Gordon, chairman of the Senate Committee on Justice and Human Rights, stressed that there should be no dilly-dallying in the enforcement of Republic Act No. 11235 or the Motorcycle Crime Prevention Act of 2019 since the number of riding-in-tandem killings continues to rise unabated.

”These motorcycle-riding criminals will continue to commit these remorseless killings unless it is enforced.”

“The implementing rules and regulations of the law is already there, why is it still not enforced? These motorcycle-riding criminals will continue to commit these remorseless killings unless it is enforced; even the ECQ did not stop them. We cannot let this injustice continue; dead men tell no tales and it is left to us to seek justice for them,” the veteran legislator stressed.

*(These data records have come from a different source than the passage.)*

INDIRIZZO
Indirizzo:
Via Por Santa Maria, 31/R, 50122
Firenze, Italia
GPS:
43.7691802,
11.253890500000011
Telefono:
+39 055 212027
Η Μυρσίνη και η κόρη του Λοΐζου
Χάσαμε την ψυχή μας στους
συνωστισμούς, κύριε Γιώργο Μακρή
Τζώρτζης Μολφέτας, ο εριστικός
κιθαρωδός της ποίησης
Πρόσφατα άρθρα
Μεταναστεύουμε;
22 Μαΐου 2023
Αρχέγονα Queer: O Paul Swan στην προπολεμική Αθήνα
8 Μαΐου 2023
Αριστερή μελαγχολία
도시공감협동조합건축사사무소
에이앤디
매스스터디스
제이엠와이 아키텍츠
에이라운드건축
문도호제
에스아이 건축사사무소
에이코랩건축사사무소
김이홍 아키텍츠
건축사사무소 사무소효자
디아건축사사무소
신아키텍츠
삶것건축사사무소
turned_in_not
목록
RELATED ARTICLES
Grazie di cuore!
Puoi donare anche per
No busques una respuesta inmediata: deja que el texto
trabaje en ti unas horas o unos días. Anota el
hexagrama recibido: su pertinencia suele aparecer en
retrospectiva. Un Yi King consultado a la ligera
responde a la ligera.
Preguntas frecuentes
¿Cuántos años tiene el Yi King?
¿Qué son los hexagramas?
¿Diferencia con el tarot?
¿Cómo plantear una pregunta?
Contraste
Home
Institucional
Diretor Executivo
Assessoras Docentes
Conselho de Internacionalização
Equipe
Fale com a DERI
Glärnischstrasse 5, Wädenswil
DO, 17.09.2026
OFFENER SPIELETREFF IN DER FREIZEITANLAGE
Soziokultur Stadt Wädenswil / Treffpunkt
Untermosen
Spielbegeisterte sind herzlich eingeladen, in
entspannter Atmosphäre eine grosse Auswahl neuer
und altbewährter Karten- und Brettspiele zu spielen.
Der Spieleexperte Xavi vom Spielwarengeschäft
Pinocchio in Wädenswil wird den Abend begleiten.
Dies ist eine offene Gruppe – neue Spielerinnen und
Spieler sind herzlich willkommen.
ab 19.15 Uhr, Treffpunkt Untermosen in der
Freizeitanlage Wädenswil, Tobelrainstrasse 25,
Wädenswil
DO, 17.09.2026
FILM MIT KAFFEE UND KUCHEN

Based on the monitoring conducted by the seasoned lawmaker’s office, there have been 112 victims of motorcycle-riding gunmen from January 1 to July 5. The latest of which were Executive Master Sergeant Arnold Paclibar in Sultan Kudarat and Aladdin Alon in Maguindanao. Both were killed while manning checkpoints in their areas on July 3. On July 2, a 15-year old girl was also gunned down in Cabugao, Ilocos Sur while on her way home from the police station where she had just filed a “molestation complaint” against two policemen from neighboring San Juan town.

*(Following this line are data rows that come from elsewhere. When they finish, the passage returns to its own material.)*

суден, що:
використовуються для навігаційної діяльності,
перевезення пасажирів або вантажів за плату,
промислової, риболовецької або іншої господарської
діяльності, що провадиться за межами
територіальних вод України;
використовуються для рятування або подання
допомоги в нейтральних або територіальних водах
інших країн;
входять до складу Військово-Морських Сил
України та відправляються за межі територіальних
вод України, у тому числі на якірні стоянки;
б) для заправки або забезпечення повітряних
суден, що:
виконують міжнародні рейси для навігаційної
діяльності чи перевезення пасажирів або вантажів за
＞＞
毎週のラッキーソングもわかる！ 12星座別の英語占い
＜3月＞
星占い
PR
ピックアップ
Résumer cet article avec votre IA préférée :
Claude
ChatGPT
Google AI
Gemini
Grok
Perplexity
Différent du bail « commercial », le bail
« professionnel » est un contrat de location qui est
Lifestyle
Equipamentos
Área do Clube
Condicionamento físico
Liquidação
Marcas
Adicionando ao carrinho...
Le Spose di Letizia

“This law will not only make it easier to catch up with these criminals, it would also protect law-abiding motorcycle owners.”

“While motorcycle riders have been essential in keeping the economy going amid the pandemic, we cannot deny that there are criminals who make use of motorcycles to perpetrate crimes. This law will not only make it easier to catch up with these criminals, it would also protect law-abiding motorcycle owners,” said the principal author and sponsor of the law.

“Ang pinalakihan ay ‘yung plaka o number plate sa likod pero ‘yung sa harap decal o sticker na ikakabit to fit the model of the motorcycle. Ang purpose nito ay para madaling matandaan ng mga saksi ‘yung plate number ng motorsiklo kapag ginamit sa krimen,” the senator added.

The Land Transportation Office recently signed a memorandum placing the implementation of the law on hold due to the non-availability of the license plates and stickers compounded by the new coronavirus disease.